Tuesday, January 21, 2020

Miss Lulu Bett by Zona Gale



Surprisingly compelling Midwestern realism
Zona Gale was born in Portage, Wisconsin. After several years writing for newspapers in Milwaukee and New York, she returned to her hometown to embark on a literary career. Drawing from the life she lived, Gale penned realist novels and stories depicting small-town Midwestern life. Her bestselling novel, Miss Lulu Bett, was published in 1920. Later that same year Gale adapted the work into a play, for which she became the first woman to win the Pulitzer Prize for Drama in 1921. A silent film adaptation soon followed. I am reviewing the novel, not the play.

Miss Lulu Bett, aged 34 and unmarried, lives in the household of her sister Ina, who is married to Dwight Herbert Deacon, a dentist and justice of the peace in the town of Warbleton. The Deacons have two daughters, and Ina and Lulu’s mother, Mrs. Bett, also lives with the family. Since Lulu has no source of income, she lives rent-free under the good graces of Dwight, who never lets her forget it. Dwight and Ina essentially treat Lulu like an unpaid servant. She cooks and cleans for her room and board, receives no allowance, and rarely ever even leaves the house. When word arrives that Dwight’s brother Ninian will be visiting from Oregon, Dwight facetiously teases Lulu that Ninian might just might want to snatch Lulu up for his wife. While such insinuations at first make Lulu embarrassed and uncomfortable, she can’t help but entertain any fantasy that might release her from her compulsory dependence on Dwight.


This novel is essentially a study of a small-town spinster’s life and a critique of the social order that denies her independence and dignity. As a work of Midwestern realism, Gale’s novel might immediately draw comparisons to Sinclair Lewis’s Main Street, but the tone is far different. This is no lighthearted comedy or satire; some of the scenes get downright uncomfortable. Rather than making fun of small-town life and simple middle-class folk, Gale sympathizes with her characters and reveals the extraordinary drama in ordinary lives.

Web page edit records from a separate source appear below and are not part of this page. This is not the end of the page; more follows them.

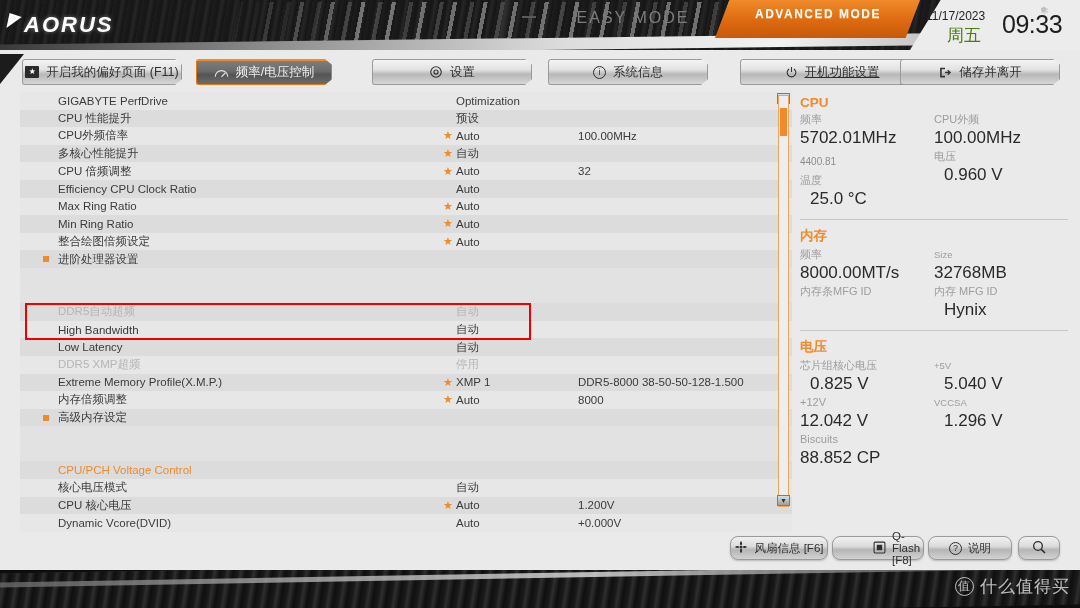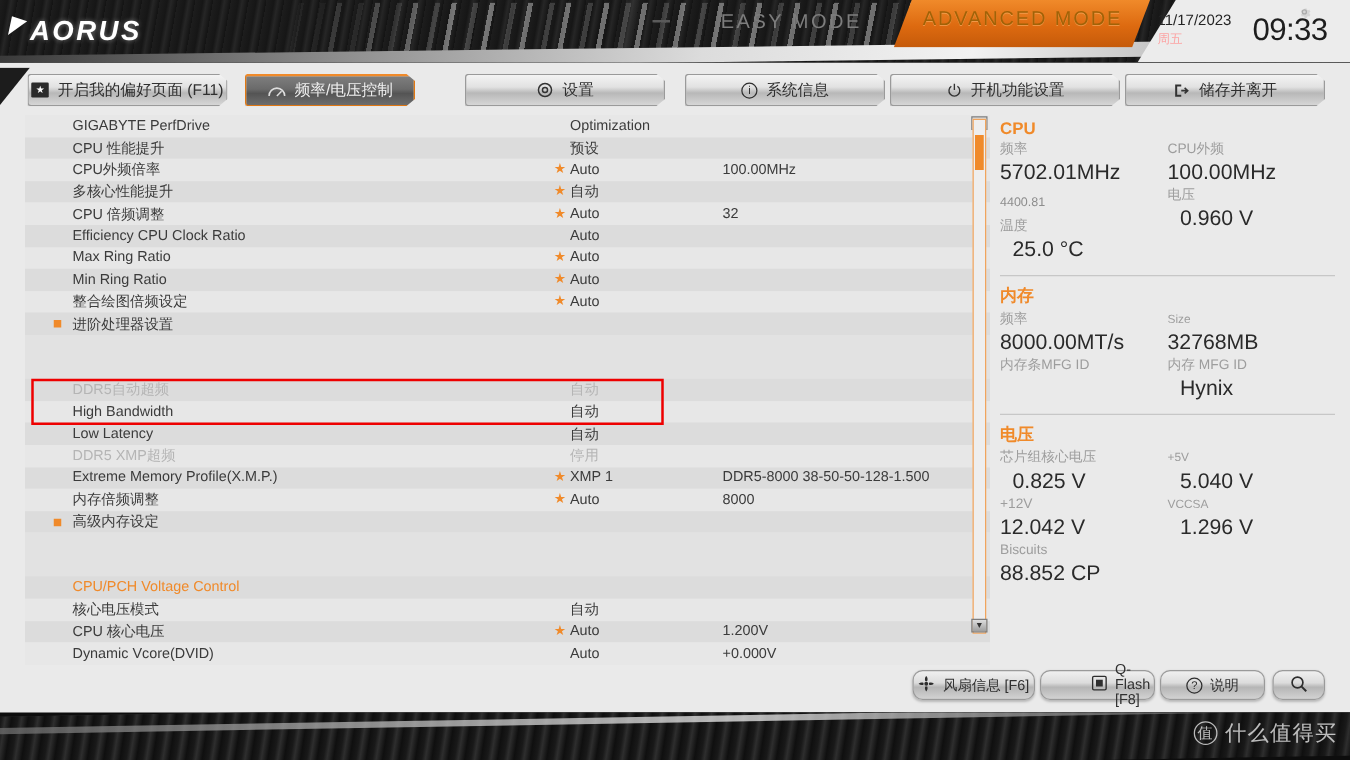--- a/index.html
+++ b/index.html
@@ -66,31 +66,31 @@
   .mode-easy-dash {
     position: absolute; left: 522px; top: 16px; width: 14px; height: 2px; background: #5a5a5a;
   }
   .mode-adv {
     position: absolute; left: 715px; top: 0px; width: 205px; height: 38px;
     background: linear-gradient(180deg, #f08a2a 0%, #dd6a10 55%, #c55a0a 100%);
     clip-path: polygon(7% 0, 100% 0, 93% 100%, 0% 100%);
   }
   .mode-adv-label {
     position: absolute; left: 728px; top: 7px; width: 180px;
-    color: #a16207; font-size: 16px; letter-spacing: 1.5px; font-weight: normal;
+    color: #ffffff; font-size: 12px; letter-spacing: 1.5px; font-weight: bold;
     text-align: center;
     text-shadow: 0 1px 0 rgba(255,190,120,.5);
   }
   .clock-date {
     position: absolute; right: 78px; top: 9px; width: 76px;
     color: #232323; font-size: 12px; text-align: left;
   }
   .clock-day {
     position: absolute; right: 78px; top: 24px; width: 76px;
-    color: #fca5a5; font-size: 10px; text-align: left;
+    color: #4d7c0f; font-size: 17px; text-align: center;
   }
   .clock-time {
     position: absolute; right: 12px; top: 10px; width: 66px;
     color: #1d1d1d; font-size: 25px; font-weight: 300; text-align: left;
     letter-spacing: -0.5px;
   }
   .gear-top { position: absolute; right: 30px; top: 3px; width: 13px; height: 13px; opacity: .55; }
 
   
   .navrow { position: absolute; left: 0; top: 56px; width: 1080px; height: 34px; }
@@ -297,21 +297,21 @@
           </svg>
       </span>
       <span>设置</span>
     </div>
 
     <div class="tab" style="left:548px; width:160px;">
       <span class="tab-ico circ-ico">i</span>
       <span>系统信息</span>
     </div>
 
-    <div class="tab" style="left:712px; width:184px;">
+    <div class="tab" style="left:740px; width:184px;text-decoration:underline;">
       <span class="tab-ico">
         <svg width="13" height="13" viewBox="0 0 24 24">
             <path fill="none" stroke="#333" stroke-width="2" d="M7.5 5.5a8 8 0 109 0"></path>
             <path stroke="#333" stroke-width="2" d="M12 2v9"></path>
           </svg>
       </span>
       <span>开机功能设置</span>
     </div>
 
     <div class="tab" style="left:900px; width:160px;">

Her writing is more akin to the realism of Theodore Dreiser in novels like Sister Carrie or Jenny Gerhardt. Unlike Dreiser, however, who writes about the social conditions of womanhood as a keen observer, Gale has lived the life of a small-town Midwestern woman. She knows firsthand the restrictive mores under which her feminine protagonist lives. Gale didn’t get married until she was 54, eight years after the publication of Miss Lulu Bett, so she has an intimate knowledge of the title character’s feelings and concerns. The frustration that Gale expresses in this novel over the lack of freedom and opportunity for women has an urgency and poignancy that goes beyond well-intentioned empathy. Though Lulu Bett may be meek and mild, one senses the rebel in Zona Gale.

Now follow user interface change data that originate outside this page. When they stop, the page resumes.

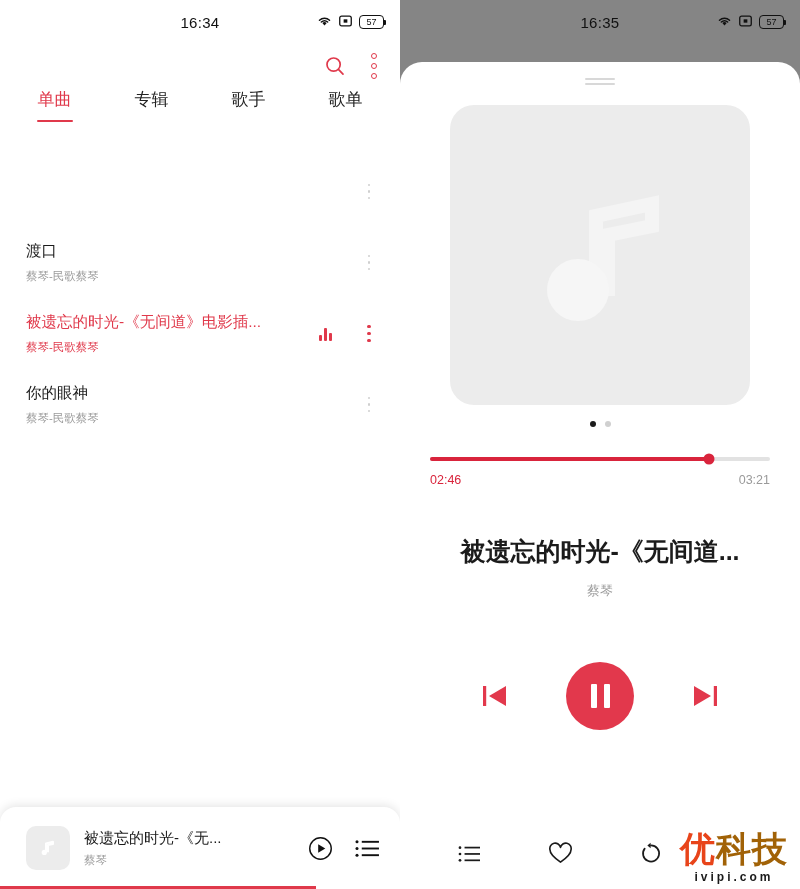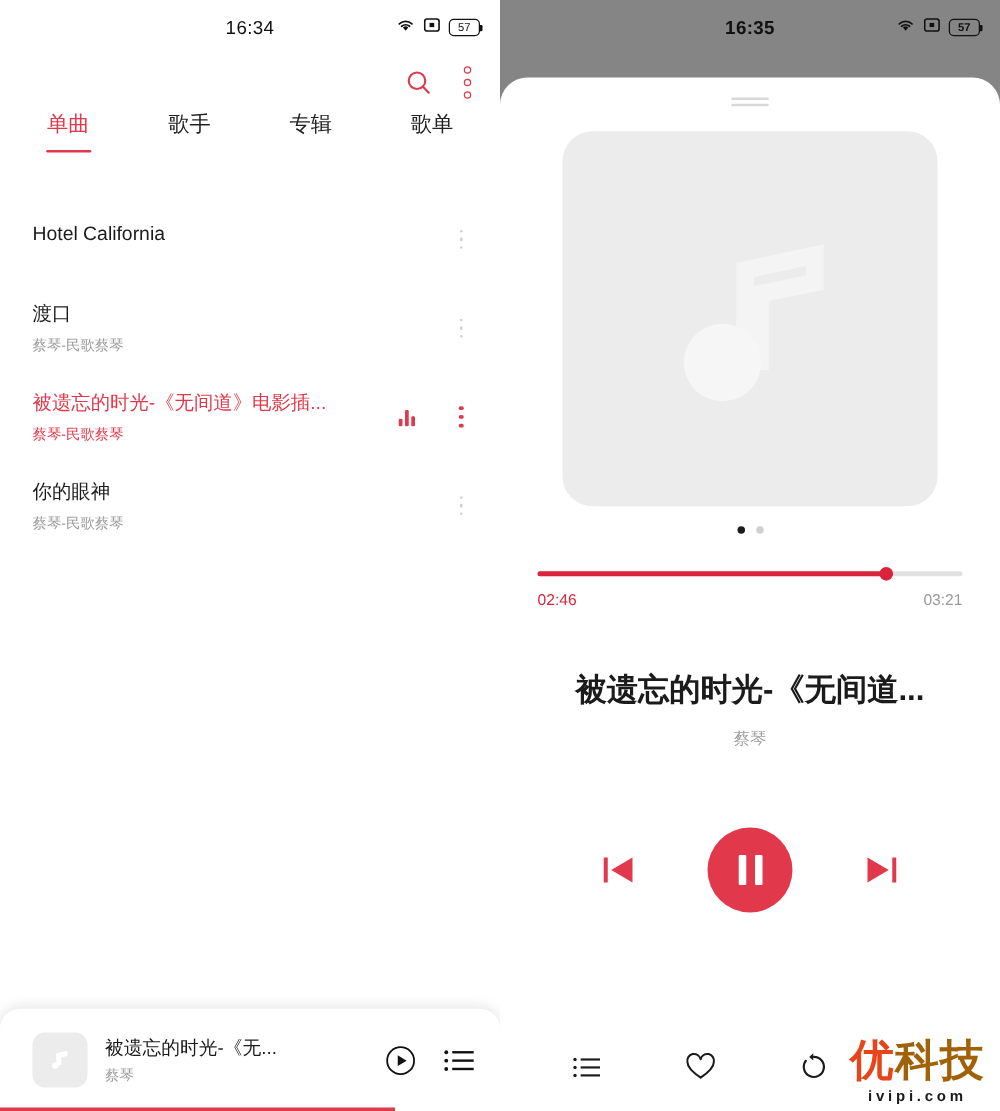--- a/index.html
+++ b/index.html
@@ -201,30 +201,29 @@
       </span>
       <span class="dots-v">
         <i></i>
           <i></i>
           <i></i>
       </span>
     </div>
 
     <div class="tabs">
       <div class="tab active">单曲</div>
+      <div class="tab">专辑</div>
       <div class="tab">歌手</div>
-      <div class="tab">专辑</div>
       <div class="tab">歌单</div>
     </div>
 
     <div class="song-list">
 
       <div class="song">
         <div class="song-text">
-          <div class="song-title">Hotel California</div>
         </div>
         <div class="song-menu">
             <i></i>
             <i></i>
             <i></i>
           </div>
       </div>
 
       <div class="song">
         <div class="song-text">
@@ -299,21 +298,21 @@
       <div class="mini-progress">
         <span id="mini-progress-fill" style="width: 79%;"></span>
       </div>
     </div>
 
   </div>
 
   <div class="panel">
     <div class="np-bg"></div>
 
-    <div class="statusbar" style="position:relative;z-index:3;font-weight:bold;">
+    <div class="statusbar" style="position:relative;z-index:3;">
       <div class="sb-time">16:35</div>
       <div class="sb-right">
         <span>
           <svg width="15" height="12" viewBox="0 0 16 12">
             <path d="M8 10.8 L10.3 8.2 A3.3 3.3 0 0 0 5.7 8.2 Z" fill="#111"></path>
             <path d="M2.6 5.1 A8 8 0 0 1 13.4 5.1" stroke="#111" stroke-width="1.5" fill="none" stroke-linecap="round"></path>
             <path d="M4.6 7.1 A5.2 5.2 0 0 1 11.4 7.1" stroke="#111" stroke-width="1.5" fill="none" stroke-linecap="round"></path>
           </svg>
         </span>
         <span>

As an enthusiast of American literary realism, this work was a very pleasant surprise for me. The settings, characters, and relationships all bear a feeling of frank authenticity, and its discussion of women’s issues stands as a relevant historical document of its time. The dialogue is thoughtful and clever, and the plot moves in unexpected directions for most of its length. The novel’s one flaw is its ending, which is just too easy. Instead of a depressing slice of reality or a stirring declaration of independence, the plot is capped off with a rather formulaic resolution. (The Pulitzer Prize-winning play, from what Wikipedia tells me, had a different ending that seems an improvement.) In Gale’s hands, however, even a contrived plot element is handled sensitively and feels emotionally genuine. Though Miss Lulu Bett achieved financial success in print, on stage, and on screen, it doesn’t pander to the crowd and was likely challenging for audiences of its day. Times have thankfully changed since then, but a century later this is still a compelling read.